Nach Pokalderby in Mannheim: Polizei bittet um private Videoaufnahmen

(pol – 4.9.26) Nach den Vorfällen beim DFB-Pokalspiel zwischen dem SV Waldhof Mannheim und dem 1. FC Kaiserslautern hat das Polizeipräsidium Mannheim eine eigene Ermittlungsgruppe eingerichtet. Das Derby fand am 21. August 2026 im Mannheimer Carl-Benz-Stadion statt. Die Gruppe trägt den Namen „Campus Ludi“.

Nach Angaben der Polizei begannen die Probleme bereits vor dem Anpfiff. Fans des 1. FC Kaiserslautern feuerten demnach Pyrotechnik auf das Spielfeld. Der Beginn der Partie verzögerte sich. Während des Spiels brannte laut Polizei in beiden Fanblöcken wiederholt Pyrotechnik.

Später gerieten Spieler beider Mannschaften auf dem Rasen aneinander. Nach Darstellung des Polizeipräsidiums folgten Becherwürfe aus den Zuschauerrängen in Richtung der Kaiserslauterer Mannschaft. Anhänger des 1. FC Kaiserslautern sollen zudem Raketen in Richtung der Mannheimer Haupttribüne geschossen haben.

Im weiteren Verlauf stürmten Mannheimer Anhänger nach Angaben der Polizei den Platz. Einsatzkräfte betraten daraufhin das Spielfeld und drängten die Menschen zurück in die Zuschauerbereiche. Dabei seien Polizisten mit Pyrotechnik beschossen worden.

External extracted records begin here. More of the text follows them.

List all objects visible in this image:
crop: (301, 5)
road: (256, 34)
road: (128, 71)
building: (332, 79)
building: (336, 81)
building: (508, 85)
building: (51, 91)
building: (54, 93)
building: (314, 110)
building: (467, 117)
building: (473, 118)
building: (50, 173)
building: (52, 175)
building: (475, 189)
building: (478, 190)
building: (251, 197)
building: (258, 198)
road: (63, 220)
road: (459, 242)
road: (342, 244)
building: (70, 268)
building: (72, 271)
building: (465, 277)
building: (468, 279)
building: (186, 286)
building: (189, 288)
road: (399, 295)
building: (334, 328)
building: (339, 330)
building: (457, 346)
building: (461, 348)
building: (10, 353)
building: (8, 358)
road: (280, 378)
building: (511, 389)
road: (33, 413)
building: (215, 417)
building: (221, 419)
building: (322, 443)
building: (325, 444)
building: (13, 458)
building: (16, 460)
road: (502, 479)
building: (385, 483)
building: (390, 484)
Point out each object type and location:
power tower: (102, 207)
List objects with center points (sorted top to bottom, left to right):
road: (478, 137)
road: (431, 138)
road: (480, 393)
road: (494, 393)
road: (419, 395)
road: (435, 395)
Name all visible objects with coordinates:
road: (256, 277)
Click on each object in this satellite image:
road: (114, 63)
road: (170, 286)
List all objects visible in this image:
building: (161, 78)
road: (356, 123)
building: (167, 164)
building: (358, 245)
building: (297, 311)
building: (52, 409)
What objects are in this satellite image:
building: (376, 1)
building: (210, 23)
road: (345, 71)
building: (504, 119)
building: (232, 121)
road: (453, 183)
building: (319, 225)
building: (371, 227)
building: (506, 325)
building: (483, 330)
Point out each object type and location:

Die Polizei berichtet außerdem von Schäden im Stadion. Kaiserslauterer Anhänger sollen mehrere Sitzreihen aus der Verankerung gelöst haben. Nach dem Spiel verbrannten Fans nach Angaben des Polizeipräsidiums ihre Choreografie. Die Behörde spricht von einem erheblichen Sachschaden, nennt in ihrer Mitteilung jedoch keine Schadenssumme.

Die Ermittlungsgruppe „Campus Ludi“ besteht derzeit aus elf Beamtinnen und Beamten der Schutz- und Kriminalpolizei. Sie sollen die einzelnen Vorfälle untersuchen und vorhandenes Bildmaterial auswerten. Dabei will die Polizei Tatverdächtige identifizieren.

Für diese Arbeit sucht das Polizeipräsidium weitere Foto- und Videoaufnahmen. Besucher des Spiels, die entsprechende Bilder aufgenommen haben, können sie über das Hinweisportal der Polizei Baden-Württemberg einreichen. Die Behörde weist darauf hin, dass auch Aufnahmen hilfreich sein können, die auf den ersten Blick nebensächlich wirken.

Die Mitteilung nennt keine Zahl möglicher Tatverdächtiger. Auch zu konkreten Straftatbeständen oder bereits eingeleiteten Verfahren gegen einzelne Personen macht das Polizeipräsidium darin keine näheren Angaben.